The lender has been shedding the last of its consumer businesses outside of the United States as part of a "strategy refresh" started by Chief Executive Officer Jane Fraser, who took the helm in March.
It has also spent more in the past few quarters to fix issues regulators identified in its controls systems, leading to questions from investors on how much money and time the remedies will require.
In the fourth quarter, the bank's operating expenses surged 18% mainly due to costs tied to the exit of retail banking operations in South Korea, a move announced in October.
The bank said this week it would wind down its massive consumer bank in Mexico and earlier on Friday announced the sale of its retail arms in Indonesia, Malaysia, Thailand and Vietnam to Singapore-based lender United Overseas Bank.
Its costs have also risen due to a battle for talent on Wall Street that has prompted global banks to offer perks like higher pay and bonuses.

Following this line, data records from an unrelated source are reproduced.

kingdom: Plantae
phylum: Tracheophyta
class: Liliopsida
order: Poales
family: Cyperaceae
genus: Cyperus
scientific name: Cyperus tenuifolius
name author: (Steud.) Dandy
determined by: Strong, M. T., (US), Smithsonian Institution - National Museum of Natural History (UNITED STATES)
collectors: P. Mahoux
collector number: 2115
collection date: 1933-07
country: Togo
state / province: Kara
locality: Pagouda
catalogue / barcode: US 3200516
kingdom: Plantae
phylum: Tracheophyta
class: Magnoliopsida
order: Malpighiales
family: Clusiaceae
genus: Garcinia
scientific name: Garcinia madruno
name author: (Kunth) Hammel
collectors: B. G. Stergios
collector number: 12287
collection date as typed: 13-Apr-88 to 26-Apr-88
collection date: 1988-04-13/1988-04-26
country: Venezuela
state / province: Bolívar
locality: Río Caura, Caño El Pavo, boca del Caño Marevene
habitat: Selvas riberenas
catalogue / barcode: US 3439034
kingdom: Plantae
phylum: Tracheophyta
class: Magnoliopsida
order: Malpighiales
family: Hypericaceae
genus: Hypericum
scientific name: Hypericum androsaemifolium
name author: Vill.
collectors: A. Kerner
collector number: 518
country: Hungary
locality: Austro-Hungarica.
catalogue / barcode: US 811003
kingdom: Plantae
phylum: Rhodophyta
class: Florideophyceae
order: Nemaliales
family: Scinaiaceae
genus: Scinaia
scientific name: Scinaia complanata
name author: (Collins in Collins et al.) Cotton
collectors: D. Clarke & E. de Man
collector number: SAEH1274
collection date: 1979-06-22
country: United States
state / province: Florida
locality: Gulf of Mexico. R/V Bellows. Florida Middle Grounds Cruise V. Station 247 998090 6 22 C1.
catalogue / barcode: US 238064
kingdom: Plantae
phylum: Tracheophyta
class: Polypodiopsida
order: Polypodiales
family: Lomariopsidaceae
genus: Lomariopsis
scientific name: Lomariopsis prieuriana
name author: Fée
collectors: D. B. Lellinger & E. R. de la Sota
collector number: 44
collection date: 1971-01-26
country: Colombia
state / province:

"We have seen some pressure in what one has to pay to attract talent," Chief Financial Officer Mark Mason said on a post-earnings call.
The higher costs pushed down bank's profit to $3.2 billion, or $1.46 per share, in the quarter ended 31 December, from $4.3 billion, or $1.92 per share, a year earlier.
The profit drop had sent the company's shares down as much as 3.5%, but they pared some of the losses after CFO Mason said that the company planned to resume share buybacks.
Citi had suspended buybacks in the fourth quarter to build capital ahead of charges for the Korea exit and the impact of a new rule on capital for derivatives risk.
Excluding the hit from Asia divestitures, the bank earned a profit of $1.99 per share. Analysts on average had expected a profit of $1.38 per share, according to Refinitiv IBES data.
Its global consumer banking revenue dropped 6% as holders of Citi-branded credit cards in North America paid down card balances, denying it interest income.
"Spending rates have picked up, which is good, but we have to see that materialize into average interest-earning balances which means payment rates have to normalize," Mason said.
Revenue from Treasury and Trade Solutions, generally considered Citigroup's strongest corporate business, was down 1% due to low interest rates.
The bank's overall net interest income (NII) was flat year-over-year at $10.82 billion as borrowing from corporations stayed flat. But NII from the bank's basic lending business outside of markets rose 0.6%.
Net interest margin, which measures the difference between what Citigroup pays for money and earns from loans and securities, declined to 1.98% from 2.06% a year earlier.
A bright spot during the quarter was the bank's investment banking business, which posted a 43% jump in revenue.
Total revenue increased 1% from a year earlier to $17 billion.
Wall Street peers JPMorgan Chase & Co and Wells Fargo & Co also reported results on Friday, with their profits comfortably beating consensus estimates.